◆ Stored entries

# # # # #

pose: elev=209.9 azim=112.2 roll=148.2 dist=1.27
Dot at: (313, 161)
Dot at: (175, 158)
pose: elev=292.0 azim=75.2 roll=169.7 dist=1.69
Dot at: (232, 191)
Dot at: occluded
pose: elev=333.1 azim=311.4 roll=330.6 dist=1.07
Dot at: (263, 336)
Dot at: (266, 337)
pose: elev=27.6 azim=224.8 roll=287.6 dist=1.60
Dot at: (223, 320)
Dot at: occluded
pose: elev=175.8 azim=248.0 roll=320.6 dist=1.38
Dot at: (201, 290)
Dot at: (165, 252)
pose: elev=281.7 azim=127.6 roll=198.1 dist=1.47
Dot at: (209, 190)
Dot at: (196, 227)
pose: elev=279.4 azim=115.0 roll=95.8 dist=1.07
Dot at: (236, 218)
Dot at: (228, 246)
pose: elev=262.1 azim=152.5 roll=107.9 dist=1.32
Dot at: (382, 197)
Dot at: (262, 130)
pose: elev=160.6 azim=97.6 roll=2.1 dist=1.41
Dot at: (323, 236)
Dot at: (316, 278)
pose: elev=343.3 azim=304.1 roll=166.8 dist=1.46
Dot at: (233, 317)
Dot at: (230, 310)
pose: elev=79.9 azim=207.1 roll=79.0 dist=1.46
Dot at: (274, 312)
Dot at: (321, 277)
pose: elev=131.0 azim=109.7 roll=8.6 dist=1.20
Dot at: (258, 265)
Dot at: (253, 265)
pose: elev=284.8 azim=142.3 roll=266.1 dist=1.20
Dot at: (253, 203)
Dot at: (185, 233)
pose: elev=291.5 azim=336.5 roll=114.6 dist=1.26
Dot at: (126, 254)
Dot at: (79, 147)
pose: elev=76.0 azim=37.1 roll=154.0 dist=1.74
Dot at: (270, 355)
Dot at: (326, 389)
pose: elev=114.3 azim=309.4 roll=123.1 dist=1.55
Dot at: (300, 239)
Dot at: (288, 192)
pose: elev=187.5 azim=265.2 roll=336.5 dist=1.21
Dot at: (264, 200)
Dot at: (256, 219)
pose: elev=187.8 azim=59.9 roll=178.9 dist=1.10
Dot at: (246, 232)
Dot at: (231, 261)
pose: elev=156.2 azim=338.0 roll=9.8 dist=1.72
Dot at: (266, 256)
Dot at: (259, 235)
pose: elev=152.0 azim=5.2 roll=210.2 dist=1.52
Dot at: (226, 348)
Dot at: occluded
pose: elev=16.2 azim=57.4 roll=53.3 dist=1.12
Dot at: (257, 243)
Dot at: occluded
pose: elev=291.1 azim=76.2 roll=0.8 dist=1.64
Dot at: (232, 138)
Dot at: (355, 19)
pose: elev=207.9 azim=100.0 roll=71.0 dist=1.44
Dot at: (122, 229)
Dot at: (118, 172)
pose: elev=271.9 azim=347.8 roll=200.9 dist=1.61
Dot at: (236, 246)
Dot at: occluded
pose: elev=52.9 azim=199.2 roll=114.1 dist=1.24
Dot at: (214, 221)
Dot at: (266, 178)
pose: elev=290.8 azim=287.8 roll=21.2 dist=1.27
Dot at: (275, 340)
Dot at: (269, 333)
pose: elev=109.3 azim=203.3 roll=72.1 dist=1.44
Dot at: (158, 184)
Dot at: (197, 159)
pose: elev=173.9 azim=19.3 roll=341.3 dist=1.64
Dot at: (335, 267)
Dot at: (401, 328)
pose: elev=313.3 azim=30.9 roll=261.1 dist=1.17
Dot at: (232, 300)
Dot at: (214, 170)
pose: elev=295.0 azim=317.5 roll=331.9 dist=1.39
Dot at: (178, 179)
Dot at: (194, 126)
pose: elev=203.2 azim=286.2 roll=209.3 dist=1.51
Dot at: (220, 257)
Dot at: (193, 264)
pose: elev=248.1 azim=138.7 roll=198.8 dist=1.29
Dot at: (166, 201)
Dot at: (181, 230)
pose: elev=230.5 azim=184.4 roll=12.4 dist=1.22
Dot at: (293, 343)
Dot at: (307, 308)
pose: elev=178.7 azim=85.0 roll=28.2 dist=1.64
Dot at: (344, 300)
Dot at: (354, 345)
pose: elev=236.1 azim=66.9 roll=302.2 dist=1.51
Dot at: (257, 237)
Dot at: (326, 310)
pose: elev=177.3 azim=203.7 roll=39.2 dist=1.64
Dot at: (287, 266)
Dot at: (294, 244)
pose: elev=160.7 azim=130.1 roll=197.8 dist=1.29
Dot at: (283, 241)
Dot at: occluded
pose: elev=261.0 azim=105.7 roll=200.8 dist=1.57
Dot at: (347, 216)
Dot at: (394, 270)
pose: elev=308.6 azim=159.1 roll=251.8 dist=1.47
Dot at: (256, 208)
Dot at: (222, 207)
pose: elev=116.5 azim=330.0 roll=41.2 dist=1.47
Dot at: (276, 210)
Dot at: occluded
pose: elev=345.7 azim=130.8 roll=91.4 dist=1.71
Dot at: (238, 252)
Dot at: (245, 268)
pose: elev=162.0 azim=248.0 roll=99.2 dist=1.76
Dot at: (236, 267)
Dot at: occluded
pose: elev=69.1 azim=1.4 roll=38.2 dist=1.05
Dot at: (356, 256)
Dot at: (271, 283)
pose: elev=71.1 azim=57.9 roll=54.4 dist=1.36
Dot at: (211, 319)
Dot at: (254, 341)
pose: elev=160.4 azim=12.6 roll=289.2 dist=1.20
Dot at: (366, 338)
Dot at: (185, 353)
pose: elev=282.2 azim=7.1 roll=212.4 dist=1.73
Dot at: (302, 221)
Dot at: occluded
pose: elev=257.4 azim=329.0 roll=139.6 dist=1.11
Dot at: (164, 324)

# # # # #

Reproduce all of the data above, substituting "view" for every occurrence of "pose" and leaving everything else unchanged.

view: elev=209.9 azim=112.2 roll=148.2 dist=1.27
Dot at: (313, 161)
Dot at: (175, 158)
view: elev=292.0 azim=75.2 roll=169.7 dist=1.69
Dot at: (232, 191)
Dot at: occluded
view: elev=333.1 azim=311.4 roll=330.6 dist=1.07
Dot at: (263, 336)
Dot at: (266, 337)
view: elev=27.6 azim=224.8 roll=287.6 dist=1.60
Dot at: (223, 320)
Dot at: occluded
view: elev=175.8 azim=248.0 roll=320.6 dist=1.38
Dot at: (201, 290)
Dot at: (165, 252)
view: elev=281.7 azim=127.6 roll=198.1 dist=1.47
Dot at: (209, 190)
Dot at: (196, 227)
view: elev=279.4 azim=115.0 roll=95.8 dist=1.07
Dot at: (236, 218)
Dot at: (228, 246)
view: elev=262.1 azim=152.5 roll=107.9 dist=1.32
Dot at: (382, 197)
Dot at: (262, 130)
view: elev=160.6 azim=97.6 roll=2.1 dist=1.41
Dot at: (323, 236)
Dot at: (316, 278)
view: elev=343.3 azim=304.1 roll=166.8 dist=1.46
Dot at: (233, 317)
Dot at: (230, 310)
view: elev=79.9 azim=207.1 roll=79.0 dist=1.46
Dot at: (274, 312)
Dot at: (321, 277)
view: elev=131.0 azim=109.7 roll=8.6 dist=1.20
Dot at: (258, 265)
Dot at: (253, 265)
view: elev=284.8 azim=142.3 roll=266.1 dist=1.20
Dot at: (253, 203)
Dot at: (185, 233)
view: elev=291.5 azim=336.5 roll=114.6 dist=1.26
Dot at: (126, 254)
Dot at: (79, 147)
view: elev=76.0 azim=37.1 roll=154.0 dist=1.74
Dot at: (270, 355)
Dot at: (326, 389)
view: elev=114.3 azim=309.4 roll=123.1 dist=1.55
Dot at: (300, 239)
Dot at: (288, 192)
view: elev=187.5 azim=265.2 roll=336.5 dist=1.21
Dot at: (264, 200)
Dot at: (256, 219)
view: elev=187.8 azim=59.9 roll=178.9 dist=1.10
Dot at: (246, 232)
Dot at: (231, 261)
view: elev=156.2 azim=338.0 roll=9.8 dist=1.72
Dot at: (266, 256)
Dot at: (259, 235)
view: elev=152.0 azim=5.2 roll=210.2 dist=1.52
Dot at: (226, 348)
Dot at: occluded
view: elev=16.2 azim=57.4 roll=53.3 dist=1.12
Dot at: (257, 243)
Dot at: occluded
view: elev=291.1 azim=76.2 roll=0.8 dist=1.64
Dot at: (232, 138)
Dot at: (355, 19)
view: elev=207.9 azim=100.0 roll=71.0 dist=1.44
Dot at: (122, 229)
Dot at: (118, 172)
view: elev=271.9 azim=347.8 roll=200.9 dist=1.61
Dot at: (236, 246)
Dot at: occluded
view: elev=52.9 azim=199.2 roll=114.1 dist=1.24
Dot at: (214, 221)
Dot at: (266, 178)
view: elev=290.8 azim=287.8 roll=21.2 dist=1.27
Dot at: (275, 340)
Dot at: (269, 333)
view: elev=109.3 azim=203.3 roll=72.1 dist=1.44
Dot at: (158, 184)
Dot at: (197, 159)
view: elev=173.9 azim=19.3 roll=341.3 dist=1.64
Dot at: (335, 267)
Dot at: (401, 328)
view: elev=313.3 azim=30.9 roll=261.1 dist=1.17
Dot at: (232, 300)
Dot at: (214, 170)
view: elev=295.0 azim=317.5 roll=331.9 dist=1.39
Dot at: (178, 179)
Dot at: (194, 126)
view: elev=203.2 azim=286.2 roll=209.3 dist=1.51
Dot at: (220, 257)
Dot at: (193, 264)
view: elev=248.1 azim=138.7 roll=198.8 dist=1.29
Dot at: (166, 201)
Dot at: (181, 230)
view: elev=230.5 azim=184.4 roll=12.4 dist=1.22
Dot at: (293, 343)
Dot at: (307, 308)
view: elev=178.7 azim=85.0 roll=28.2 dist=1.64
Dot at: (344, 300)
Dot at: (354, 345)
view: elev=236.1 azim=66.9 roll=302.2 dist=1.51
Dot at: (257, 237)
Dot at: (326, 310)
view: elev=177.3 azim=203.7 roll=39.2 dist=1.64
Dot at: (287, 266)
Dot at: (294, 244)
view: elev=160.7 azim=130.1 roll=197.8 dist=1.29
Dot at: (283, 241)
Dot at: occluded
view: elev=261.0 azim=105.7 roll=200.8 dist=1.57
Dot at: (347, 216)
Dot at: (394, 270)
view: elev=308.6 azim=159.1 roll=251.8 dist=1.47
Dot at: (256, 208)
Dot at: (222, 207)
view: elev=116.5 azim=330.0 roll=41.2 dist=1.47
Dot at: (276, 210)
Dot at: occluded
view: elev=345.7 azim=130.8 roll=91.4 dist=1.71
Dot at: (238, 252)
Dot at: (245, 268)
view: elev=162.0 azim=248.0 roll=99.2 dist=1.76
Dot at: (236, 267)
Dot at: occluded
view: elev=69.1 azim=1.4 roll=38.2 dist=1.05
Dot at: (356, 256)
Dot at: (271, 283)
view: elev=71.1 azim=57.9 roll=54.4 dist=1.36
Dot at: (211, 319)
Dot at: (254, 341)
view: elev=160.4 azim=12.6 roll=289.2 dist=1.20
Dot at: (366, 338)
Dot at: (185, 353)
view: elev=282.2 azim=7.1 roll=212.4 dist=1.73
Dot at: (302, 221)
Dot at: occluded
view: elev=257.4 azim=329.0 roll=139.6 dist=1.11
Dot at: (164, 324)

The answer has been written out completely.